##### TEXT BLOCK
Automotive catalysts have proven effective in handling exhaust gases from internal combustion engines, where both un-burned hydrocarbons and carbon monoxide (CO) are destroyed. After a thorough evaluation, it was concluded that the enclosed engine test modules needed significantly less exhaust volume than the 4,400 SCFM (6,940 Nm3/Hr) proposed. Anguil determined that the exhaust from even the largest stern drive engine was under 800 SCFM (1,262 Nm3/Hr) of air. It was critical for the exhaust to be under negative pressure, so no CO would leak into the test facility. Using 850 SCFM (1,341 Nm3/Hr) as a design criterion, Anguil determined that a 6,800 SCFM (10,725 Nm3/Hr) catalytic oxidizer could handle the initial four test modules. The unit was sized to have the capacity for four additional test modules in the future.
##########
Copy out the text on using a catalytic oxidizer for engine test exhaust, word for word and in full. The entries that come next are separate material and are not connected to the text.
##### ROWS
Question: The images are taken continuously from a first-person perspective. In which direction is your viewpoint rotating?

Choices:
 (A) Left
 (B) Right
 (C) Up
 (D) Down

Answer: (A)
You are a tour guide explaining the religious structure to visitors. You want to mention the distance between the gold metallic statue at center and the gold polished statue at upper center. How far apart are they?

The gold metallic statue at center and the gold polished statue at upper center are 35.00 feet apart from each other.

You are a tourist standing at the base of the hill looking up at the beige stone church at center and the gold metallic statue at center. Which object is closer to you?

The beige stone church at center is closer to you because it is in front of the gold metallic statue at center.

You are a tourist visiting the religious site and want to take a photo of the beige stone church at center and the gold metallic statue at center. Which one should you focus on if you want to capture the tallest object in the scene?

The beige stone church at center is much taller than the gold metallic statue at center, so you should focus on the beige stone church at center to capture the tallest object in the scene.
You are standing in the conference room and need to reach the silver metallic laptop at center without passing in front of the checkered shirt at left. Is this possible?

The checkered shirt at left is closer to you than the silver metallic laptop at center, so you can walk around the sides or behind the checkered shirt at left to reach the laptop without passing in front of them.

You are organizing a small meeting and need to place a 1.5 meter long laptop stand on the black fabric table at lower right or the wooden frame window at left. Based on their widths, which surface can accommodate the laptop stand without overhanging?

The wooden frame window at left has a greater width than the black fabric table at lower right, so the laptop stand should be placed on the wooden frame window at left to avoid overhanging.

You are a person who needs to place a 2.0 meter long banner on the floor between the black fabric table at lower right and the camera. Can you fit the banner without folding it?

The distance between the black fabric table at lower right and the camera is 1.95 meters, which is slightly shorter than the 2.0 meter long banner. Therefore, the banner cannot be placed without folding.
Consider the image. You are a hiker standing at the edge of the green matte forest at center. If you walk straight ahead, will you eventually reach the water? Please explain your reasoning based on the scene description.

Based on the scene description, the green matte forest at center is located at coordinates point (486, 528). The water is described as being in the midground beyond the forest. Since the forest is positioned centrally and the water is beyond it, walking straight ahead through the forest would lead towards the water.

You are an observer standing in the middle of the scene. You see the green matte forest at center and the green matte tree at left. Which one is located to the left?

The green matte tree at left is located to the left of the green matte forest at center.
##########
RESPONSE >>
Automotive catalysts have proven effective in handling exhaust gases from internal combustion engines, where both un-burned hydrocarbons and carbon monoxide (CO) are destroyed. After a thorough evaluation, it was concluded that the enclosed engine test modules needed significantly less exhaust volume than the 4,400 SCFM (6,940 Nm3/Hr) proposed. Anguil determined that the exhaust from even the largest stern drive engine was under 800 SCFM (1,262 Nm3/Hr) of air. It was critical for the exhaust to be under negative pressure, so no CO would leak into the test facility. Using 850 SCFM (1,341 Nm3/Hr) as a design criterion, Anguil determined that a 6,800 SCFM (10,725 Nm3/Hr) catalytic oxidizer could handle the initial four test modules. The unit was sized to have the capacity for four additional test modules in the future.